Es blieb dann knapp, und in der 35. Minute schien bei Red Dragons der Knoten zu platzen. Erstmals nach 33 Minuten ging das Team um Kapitän Pötzsch mit 59:56 wieder in den Führung. Doch gelang es nicht, den Vorsprung auszubauen. Fehlpässe, unnötige Ballverluste und zu hastig abgeschlossene Angriffe mit ungenauen Korbwürfen boten den Gastgebern die Gelegenheit, Anschluss zu halten.

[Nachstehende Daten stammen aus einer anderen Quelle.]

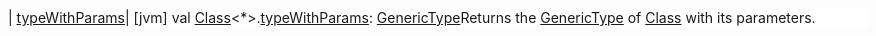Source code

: | <a name="com.github.jonathanxd.kores.util//typeWithParams/java.lang.Class[*]#/PointingToDeclaration/"></a>[typeWithParams](type-with-params.md)| <a name="com.github.jonathanxd.kores.util//typeWithParams/java.lang.Class[*]#/PointingToDeclaration/"></a> [jvm] val [Class](https://docs.oracle.com/javase/8/docs/api/java/lang/Class.html)<*>.[typeWithParams](type-with-params.md): [GenericType](../com.github.jonathanxd.kores.type/-generic-type/index.md)Returns the [GenericType](../com.github.jonathanxd.kores.type/-generic-type/index.md) of [Class](https://docs.oracle.com/javase/8/docs/api/java/lang/Class.html) with its parameters.   <br>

Als die letzte Spielminute anbrach, war der Tabellenführer noch mit 67:64 im Vorteil. Nun aber konnten Graul und Pfeiffer den Spieß zugunsten des VfB Hermsdorf umdrehen. Als noch 24Sekunden zu spielen waren, sahen sich die Red Dragons mit 67:70 im Rückstand. Worauf in der verbleibenden kurzen Zeit noch ein wahrer Basketball-Krimi geschrieben wurde. Die Gäste schienen durchaus nicht chancenlos, waren sie doch in Ballbesitz und bekamen Freiwürfe. Sie konnten aber nur einen von insgesamt sechs Freiwürfen verwandeln und verpassten so die Möglichkeit, wieder in Führung zu gehen. Dagegen setzte der Hermsdorfer Eduardo Panda noch den Schlusspunkt, und mit 68:72 musste der Tabellenführer seine erste Niederlage hinnehmen.

Der allgemeine Eindruck war, dass es sich die WSG-Basketballer unnötig schwer machten und so die Chance auf eine perfekte Saisonbilanz verspielten.

Die Aufstellung

WSG81 KönigsWusterhausen: Schekauski (15 Punkte), Diallo (13), Gersch (11), Rathke (9), Hasselberg (6), Kapitanov (5), Pötzsch (5), Usamah (4.).